Intention-Hiding Threats: AgentXposed (Xie et al., 7 Jul 2025) develops HEXACO-based drift scoring and adaptive interrogation protocols to detect malicious agents across centralized, decentralized, and layered topologies, highlighting unique vulnerabilities and cost-inflation strategies.

Security-focused MAS development now routinely involves trace-level logging, topological vulnerability analysis, and distributed, decentralized auditing to counter both overt and covert agent compromise.

7. Observability, Evaluation Tools, and Future Directions

Recent frameworks, such as MAESTRO (Ma et al., 1 Jan 2026), have standardized MAS execution and instrumented controlled comparison, integrating third-party MAS via adapters, exporting complete telemetry, and rigorously analyzing call-graph stability, resource consumption, and failure signatures.

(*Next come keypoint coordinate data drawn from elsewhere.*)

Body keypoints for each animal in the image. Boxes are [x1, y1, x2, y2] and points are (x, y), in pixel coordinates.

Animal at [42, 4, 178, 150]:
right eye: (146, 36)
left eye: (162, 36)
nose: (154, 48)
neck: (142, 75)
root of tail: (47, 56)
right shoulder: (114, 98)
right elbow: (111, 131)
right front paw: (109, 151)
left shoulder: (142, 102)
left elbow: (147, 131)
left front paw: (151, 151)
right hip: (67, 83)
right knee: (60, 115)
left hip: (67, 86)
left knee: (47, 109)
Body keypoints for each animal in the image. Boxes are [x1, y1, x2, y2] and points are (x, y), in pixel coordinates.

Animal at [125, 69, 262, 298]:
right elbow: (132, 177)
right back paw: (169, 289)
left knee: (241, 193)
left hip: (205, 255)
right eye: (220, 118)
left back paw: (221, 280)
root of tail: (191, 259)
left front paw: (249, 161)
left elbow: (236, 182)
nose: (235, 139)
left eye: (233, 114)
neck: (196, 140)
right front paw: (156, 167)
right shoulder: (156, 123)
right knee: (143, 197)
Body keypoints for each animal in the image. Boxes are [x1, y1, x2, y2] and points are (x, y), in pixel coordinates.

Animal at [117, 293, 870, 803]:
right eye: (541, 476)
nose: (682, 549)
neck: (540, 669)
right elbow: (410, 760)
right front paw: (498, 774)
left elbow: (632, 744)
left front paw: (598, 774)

Empirical findings underscore that MAS architecture exerts a greater influence on cost, latency, accuracy, and reproducibility than base model upgrades or tool choices. Richer workflows increase semantic failure rates and may penalize final accuracy unless carefully designed and debugged. End-to-end signal harvesting enables fine-grained triage and reproducible optimization.

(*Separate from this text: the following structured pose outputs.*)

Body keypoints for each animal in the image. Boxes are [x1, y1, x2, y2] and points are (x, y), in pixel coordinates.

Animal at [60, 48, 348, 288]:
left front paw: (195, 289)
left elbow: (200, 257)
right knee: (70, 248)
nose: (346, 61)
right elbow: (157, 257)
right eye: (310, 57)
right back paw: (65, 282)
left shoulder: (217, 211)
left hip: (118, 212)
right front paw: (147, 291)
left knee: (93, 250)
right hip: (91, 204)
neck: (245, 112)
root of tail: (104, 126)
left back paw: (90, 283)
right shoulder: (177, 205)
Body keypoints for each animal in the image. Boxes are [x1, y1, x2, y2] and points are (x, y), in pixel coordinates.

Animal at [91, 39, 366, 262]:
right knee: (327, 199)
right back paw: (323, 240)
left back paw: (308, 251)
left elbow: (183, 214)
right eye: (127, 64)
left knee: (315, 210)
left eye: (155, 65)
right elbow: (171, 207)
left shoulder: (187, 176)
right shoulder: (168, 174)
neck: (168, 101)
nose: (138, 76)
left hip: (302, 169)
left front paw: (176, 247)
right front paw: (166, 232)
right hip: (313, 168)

Limitations remain: coverage of novel MAS methods is incomplete, and many frameworks lack challenging long-horizon planning benchmarks or comprehensive user studies. Ongoing research targets scaling to larger agent societies, deeper retrieval-augmented models, hierarchical consensus, and benchmark diversification.

The methodological and empirical rigor enforced by unified environments, dynamic topologies, principled security, and quantitative observability provides a practical and theoretical foundation for designing robust, efficient, and high-performance LLM-based MAS. As new agent classes, benchmarks, security threats, and optimization paradigms emerge, research-centric codebases (MASLab, MAESTRO) and advanced frameworks (AMAS, DynaSwarm, Optima) will continue to track, validate, and extend the collective intelligence frontier of LLM-based multi-agent systems.